Étiquettes

, ,

SYNOPSIS

Psychologue réputée pour son expertise dans les affaires criminelles, Abigaël souffre d’une narcolepsie sévère qui lui fait confondre le rêve avec la réalité. De nombreux mystères planent autour de la jeune femme, notamment concernant l’accident qui a coûté la vie à son père et à sa fille, et dont elle est miraculeusement sortie indemne.

L’affaire de disparition d’enfants sur laquelle elle travaille brouille ses derniers repères et fait bientôt basculer sa vie dans un cauchemar éveillé… Dans cette enquête, il y a une proie et un prédateur : elle-même.

MON AVIS

J’avoue, j’ai du lire deux trois chapitres avant de pouvoir être vraiment embarquée par ce roman. Pourquoi ? La frise chronologique. Tous les chapitres sont mélangés. Vous commencez par la fin (ou presque) et ensuite vous faites sans arrêt des bons dans le temps au niveau de la narration. Ce n’est pas quelque chose qui me gêne particulièrement car j’ai déjà lu des romans ayant la même construction. Mais au départ il faut bien être concentrée et suivre sinon on accroche jamais.

Après ça se lit vraiment tout seul.
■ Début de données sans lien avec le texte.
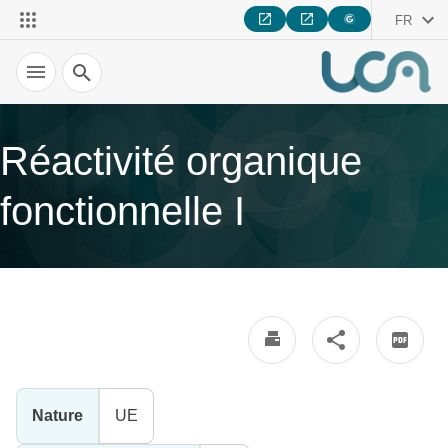
FR
Recherche
Réactivité organique
fonctionnelle I
Nature
UE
Difficile de se repérer ? Pas du tout dès lors que l’on fait bien attention à la frise chronologique dessiné au début du chapitre clé (le chapitre qui détourne où se situe l’action).
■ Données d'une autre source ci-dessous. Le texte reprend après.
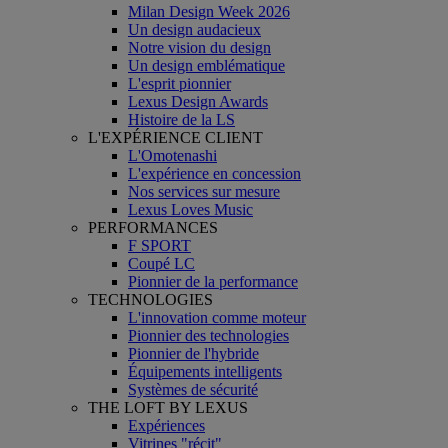
Milan Design Week 2026
Un design audacieux
Notre vision du design
Un design emblématique
L'esprit pionnier
Lexus Design Awards
Histoire de la LS
L'EXPÉRIENCE CLIENT
L'Omotenashi
L'expérience en concession
Nos services sur mesure
Lexus Loves Music
PERFORMANCES
F SPORT
Coupé LC
Pionnier de la performance
TECHNOLOGIES
L'innovation comme moteur
Pionnier des technologies
Pionnier de l'hybride
Équipements intelligents
Systèmes de sécurité
THE LOFT BY LEXUS
Expériences
Vitrines "récit"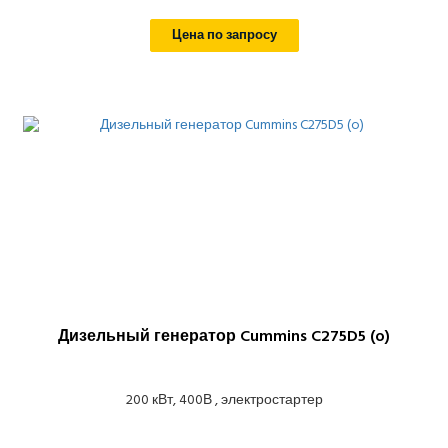
Цена по запросу
Дизельный генератор Cummins C275D5 (o)
200 кВт, 400В , электростартер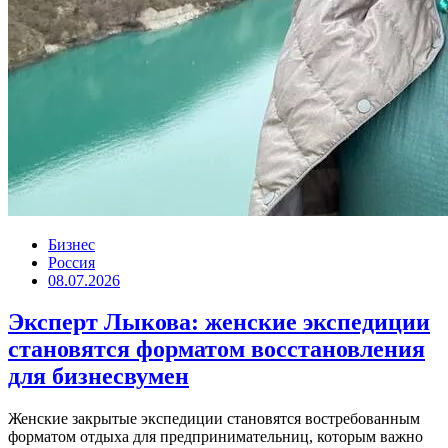
Бизнес
Россия
08.07.2026
Эксперт Лыкова: женские экспедиции
становятся форматом восстановления
для бизнесвумен
Женские закрытые экспедиции становятся востребованным
форматом отдыха для предпринимательниц, которым важно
J’ai été très frustrée sur ce roman. Et oui, je voulais absolument connaître la fin mais voilà j’avais encore environ 130 pages à lire au moment d’aller me coucher. J’ai joué de chance (si on peut dire) et j’ai eu une de mes insomnies habituelle (debout à 3 heures du matin et impossible de se rendormir). Alors je me suis dit « l’occasion rêvé (vous l’avez vu le jeu de mots ?) de finir mon roman ». Et là, le drame. J’ai étais obligé d’arrêter ma lecture car je devais conduire ma fille au collège et ensuite aller au boulot… il me restait juste 15 pages à lire… 15 PAGES !!!

Autant vous dire que j’avais hâte de rentrer chez moi pour finir ma lecture et que ce jour bien évidemment la journée à été trèèèèès longue….

Bon bref, je rentre, je finis et là paf ! Un petit mot de l’auteur pour nous dire qu’il y a un chapitre secret à découvrir sur le net. Quoi ?!? Et on fait comment ? On inscrit le code donné dans le roman par un personnage (bien précis et identifié) sur une page internet et on accède au chapitre manquant ainsi qu’à la table des matières mettant dans l’ordre les chapitres.

Vous suivez toujours ? En gros, lorsque le roman est fini et bien il y a encore du rab.

Alors je vous rassure, le code est facilement trouvable. Il est donné dans les premiers chapitres et il n’y a pas d’ambiguïté ou de torsion du cerveau à faire pour le trouver. Rien de farfelue donc. Par contre il faut bien le noter comme il est inscrit dans le roman avec les tirets et tout. Et non, je ne vous le donnerais pas ! Vous allez faire comme moi et le chercher un peu tout seul comme des grands.

Bon sinon, j’ai vraiment aimé l’histoire. C’est tordu mais bigrement bien tordu. Un peu comme tous les romans de Franck Thilliez en même temps… J’ai eu une petit idée sur la résolution de l’histoire et des hypothèses qui finalement se sont révélées juste en partie. Donc j’étais assez contente de moi car j’ai eu un bon esprit de déduction.

Si vous aimez les romans de Franck Thilliez vous connaissez certainement sa série des Sharko & Hennebelle. Ici il s’agit d’un roman indépendant. Vous pouvez donc le lire sans avoir lu les précédents. Le thème de la narcolepsie qui est ici abordé (en plus de l’enquête etc… évidemment) est assez intéressant. Je connaissais la narcolepsie, ce que provoquait la maladie mais comme beaucoup, je pense que je ne connaissais pas tout. Ici c’est détaillé et l’on sent les recherches sur le thème pour être le plus réaliste possible. C’est aussi ce que j’aime chez cet auteur. Il n’a pas de place pour l’à peu prêt. Tout doit être précis afin d’être le plus crédible possible et d’ailleurs on y croit.

Je vous conseil donc de lire ce roman de tout urgence. Par contre ne vous attendez pas à rêver de belles choses, vous allez plutôt faire des cauchemars.